- **ABOUT THIS EXERCISE**:
Wherever a line of the records contains "system", copy that line.

(Document images with source code)
= = = = = = =

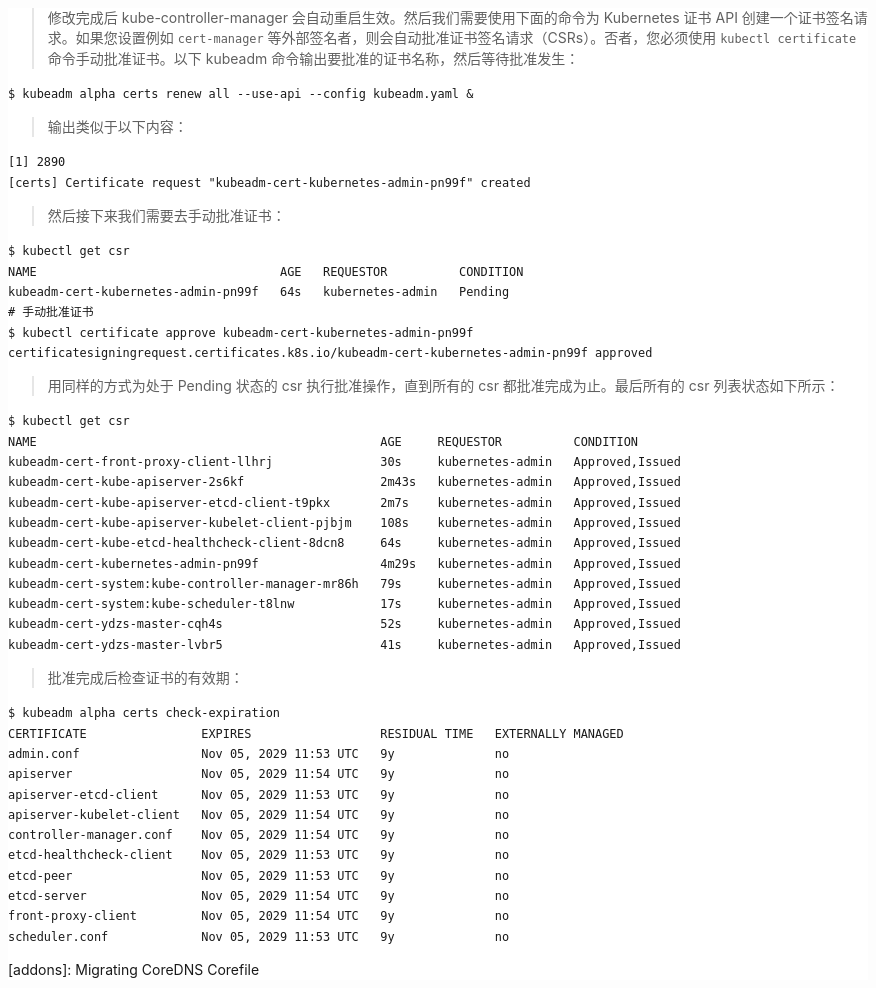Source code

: > 修改完成后 kube-controller-manager 会自动重启生效。然后我们需要使用下面的命令为 Kubernetes 证书 API 创建一个证书签名请求。如果您设置例如 `cert-manager` 等外部签名者，则会自动批准证书签名请求（CSRs）。否者，您必须使用 `kubectl certificate` 命令手动批准证书。以下 kubeadm 命令输出要批准的证书名称，然后等待批准发生：

```
$ kubeadm alpha certs renew all --use-api --config kubeadm.yaml &
```

> 输出类似于以下内容：

```
[1] 2890
[certs] Certificate request "kubeadm-cert-kubernetes-admin-pn99f" created
```

> 然后接下来我们需要去手动批准证书：

```
$ kubectl get csr
NAME                                  AGE   REQUESTOR          CONDITION
kubeadm-cert-kubernetes-admin-pn99f   64s   kubernetes-admin   Pending
# 手动批准证书
$ kubectl certificate approve kubeadm-cert-kubernetes-admin-pn99f
certificatesigningrequest.certificates.k8s.io/kubeadm-cert-kubernetes-admin-pn99f approved
```

> 用同样的方式为处于 Pending 状态的 csr 执行批准操作，直到所有的 csr 都批准完成为止。最后所有的 csr 列表状态如下所示：

```
$ kubectl get csr
NAME                                                AGE     REQUESTOR          CONDITION
kubeadm-cert-front-proxy-client-llhrj               30s     kubernetes-admin   Approved,Issued
kubeadm-cert-kube-apiserver-2s6kf                   2m43s   kubernetes-admin   Approved,Issued
kubeadm-cert-kube-apiserver-etcd-client-t9pkx       2m7s    kubernetes-admin   Approved,Issued
kubeadm-cert-kube-apiserver-kubelet-client-pjbjm    108s    kubernetes-admin   Approved,Issued
kubeadm-cert-kube-etcd-healthcheck-client-8dcn8     64s     kubernetes-admin   Approved,Issued
kubeadm-cert-kubernetes-admin-pn99f                 4m29s   kubernetes-admin   Approved,Issued
kubeadm-cert-system:kube-controller-manager-mr86h   79s     kubernetes-admin   Approved,Issued
kubeadm-cert-system:kube-scheduler-t8lnw            17s     kubernetes-admin   Approved,Issued
kubeadm-cert-ydzs-master-cqh4s                      52s     kubernetes-admin   Approved,Issued
kubeadm-cert-ydzs-master-lvbr5                      41s     kubernetes-admin   Approved,Issued
```

> 批准完成后检查证书的有效期：

```
$ kubeadm alpha certs check-expiration
CERTIFICATE                EXPIRES                  RESIDUAL TIME   EXTERNALLY MANAGED
admin.conf                 Nov 05, 2029 11:53 UTC   9y              no
apiserver                  Nov 05, 2029 11:54 UTC   9y              no
apiserver-etcd-client      Nov 05, 2029 11:53 UTC   9y              no
apiserver-kubelet-client   Nov 05, 2029 11:54 UTC   9y              no
controller-manager.conf    Nov 05, 2029 11:54 UTC   9y              no
etcd-healthcheck-client    Nov 05, 2029 11:53 UTC   9y              no
etcd-peer                  Nov 05, 2029 11:53 UTC   9y              no
etcd-server                Nov 05, 2029 11:54 UTC   9y              no
front-proxy-client         Nov 05, 2029 11:54 UTC   9y              no
scheduler.conf             Nov 05, 2029 11:53 UTC   9y              no
```


[addons]: Migrating CoreDNS Corefile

= = = = = = =

- **SOLUTION FOR THIS PROBLEM**:
kubeadm-cert-system:kube-controller-manager-mr86h   79s     kubernetes-admin   Approved,Issued
kubeadm-cert-system:kube-scheduler-t8lnw            17s     kubernetes-admin   Approved,Issued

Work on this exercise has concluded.